Run the following command to list the application tier resources.

az resource list --tag tier=application --output table

We've deployed the application tier on a VM called demo-biz-vm that is running the business logic. It also has a network interface, demo-biz-vm-nic, but this network interface only has a private IP address, providing no mechanism for direct inbound connectivity to the server. It also has a network security group, demo-biz-nsg, that only allows access from the subnet of the presentation tier.

This tier is the conduit for the application to access the data. The code that exposes the API that the presentation tier calls is deployed on this server. No data is stored here, and users aren't able to access this server directly. To access data and fulfill user requests, this tier communicates with the data tier through T-SQL commands.

There's a simple example of business logic incorporated in the application at this tier. There's server-side validation of the lunch suggestions, comparing them to a list of acceptable values. If you try to add something that isn't on this list, it's not accepted. A message is returned with the valid lunch options.

Data tier

Run the following command to list out the data tier resources.

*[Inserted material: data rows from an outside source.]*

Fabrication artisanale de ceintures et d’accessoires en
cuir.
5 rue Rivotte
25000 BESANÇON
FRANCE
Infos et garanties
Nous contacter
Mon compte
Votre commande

az resource list --tag tier=data --output table

The data tier is an Azure SQL Database server, demo-dbserver-abc123 (we add a random string to the server name for global uniqueness). This server stores the data for the application in a database called demo-sqldb. This tier of the application is solely concerned with the storage of data, and providing a method to access it. In this case, the access is through T-SQL, which the application executes against the database. We're not handling any business logic at this tier, nor are we doing any presentation of data back to the user.

This tier exposes connectivity over port 1433 through a VNet service endpoint. VNet service endpoints are a mechanism to connect PaaS services (such as Azure SQL Database) to a subnet, and restrict connectivity to only the resources within that subnet.

This is also an example of using PaaS services in place of infrastructure as a service (IaaS) VMs to run a tier of an application. We often think of N-tier applications as VM-based applications, but that isn't a requirement. By using PaaS services in place of VMs, you can lower your costs, increase security, and reduce administration requirements.